We see a distrust of words, and we see their preoccupation with avoiding the addition of opinion when we express ourselves, and a recognition of the great difficulty of this in our choice of words. We know that Lucretius mentions “opinion” as a category that does not belong in the canon. The argument here is that to name something is to express an opinion, which may be true or false. So the addition of opinion is a sign that a definition of a word is non-canonical, has no empirical basis, and is not based on true prolepsis.

In addition to these concerns, Epicurean anthropology recognizes three stages of the evolution of language.

First Stage: Nature teaches words

The founders believed that initially, language started by ananke (necessity) as a reaction to external stimuli. This view is held today by people like linguist Noam Chomsky, who has argued that there exists in the human brain an “inborn universal grammar”. But the ancients didn’t have a scientific field of linguistics. They only had empirical attestations from nature. They likely observed the role that certain calls have in certain communities of monkeys (if they came across them in their travels) or birds, who use calls to warn each other about the presence of predators, for mating, for warning enemies who enter their territory, and for other rudimentary uses. Award-winning studies of human reaction to the noise made by nails on a chalk board seem to indicate that this may an ancestral vestige of primate warning calls:

The authors hypothesized that it was due to predation early in human evolution; the sound bore some resemblances to the alarm call of macaque monkeys, or it may have been similar to the call of some predator. This research won one of the authors, Randolph Blake, an Ig Nobel Prize in 2006.

Second Stage: Reason develops language

So, the initial sounds and grunts made by our ancestors were wild, that is, invented by nature.
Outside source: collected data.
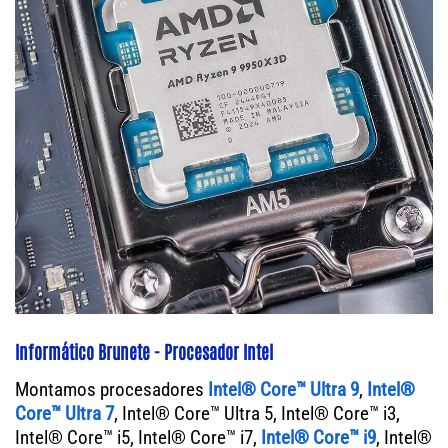
Informático Brunete - Procesador Intel
Montamos procesadores
Intel® Core™ Ultra 9
,
Intel®
Core™ Ultra 7
, Intel® Core™ Ultra 5, Intel® Core™ i3,
Intel® Core™ i5, Intel® Core™ i7,
Intel® Core™ i9
, Intel®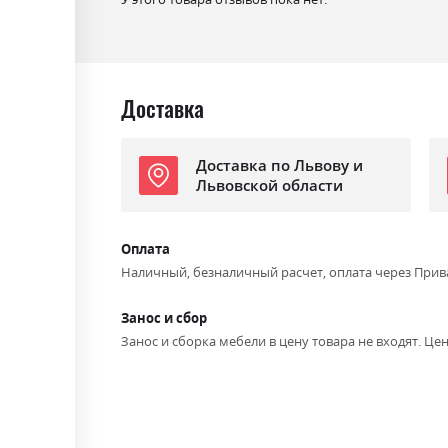
Доставка
Доставка по Львову и
Львовской области
Оплата
Наличный, безналичный расчет, оплата через Прив
Занос и сбор
Занос и сборка мебели в цену товара не входят. Цен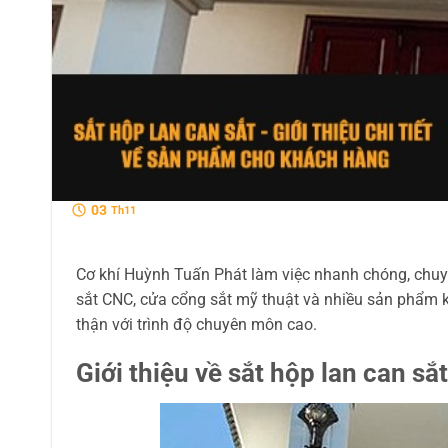
03
Th11
Cơ khí Huỳnh Tuấn Phát làm việc nhanh chóng, chuyê
sắt CNC, cửa cổng sắt mỹ thuật và nhiều sản phẩm k
thận với trình độ chuyên môn cao.
Giới thiệu về sắt hộp lan can sắt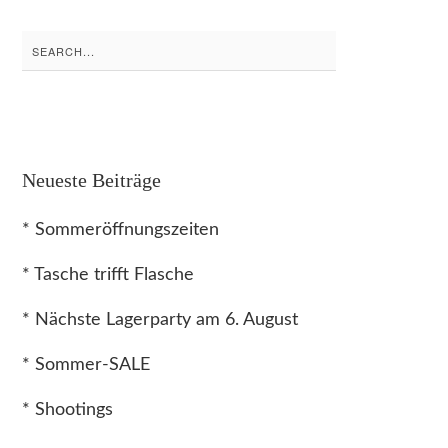
Search
for:
Neueste Beiträge
* Sommeröffnungszeiten
* Tasche trifft Flasche
* Nächste Lagerparty am 6. August
* Sommer-SALE
* Shootings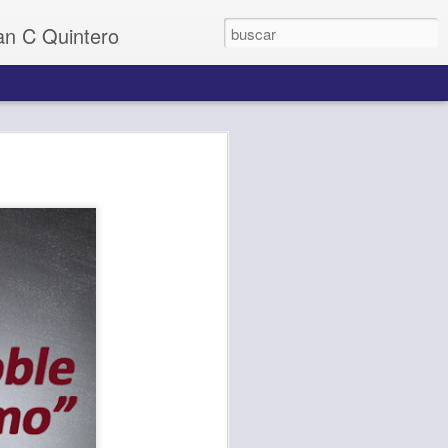
uan C Quintero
Later, as humans became civilized, the founders argue that language was developed further by logismos (reason), which refined the first words. Since this stage is distinct from the third stage, I imagine that this stage did not involve an intellectual class, but emerged naturally from the intelligence of average language-users and from the pragmatic necessities of their interactions with each other and their environment.

Third Stage: Reason adds new discoveries

It’s in this final stage that the philosophers of the first Garden believed to be operating when they engaged in the practice of reassigning names. This is a practice that Confucian philosophers have also, interestingly, engaged in for the sake of clarity. It’s possible that this is a widespread practice among the intellectual classes of many cultures, and responds to real, universal problems of sophisticated human communication.

It’s also here that poets get to work on inventing novel ways of utilizing words, and sometimes these innovations end up having great utility, while at other times this creates confusion and obscures speech for the entire community.

Epicurus generally doubts the utility of definitions and insists that people use words as they are used commonly–and yet sometimes (as in Principal Doctrine 1, which uses the definition of the word “gods” rather than the word itself) it’s clear that he trusts the definition more than the word, because the word has been so corrupted by the culture that it’s best to clearly define it in conversation.

To the first Epicureans, the legitimate practice of word-coining was born from utility, rather than for aesthetics. When I wrote Tending the Epicurean Garden, my editor insisted that I avoid using Greek terms that no one was familiar with, and this has been a recurrent problem in the teaching mission of the Society of Friends of Epicurus, and in many of my projects of content-creation for many outlets. Rather than kinetic and katastematic, I had to refer to dynamic and abiding pleasure. Many emerging fields of scientific inquiry, new inventions, and modern media and technology, have also produced the need for many new words. This process of word-coining will never end, for as long as there is human civilization.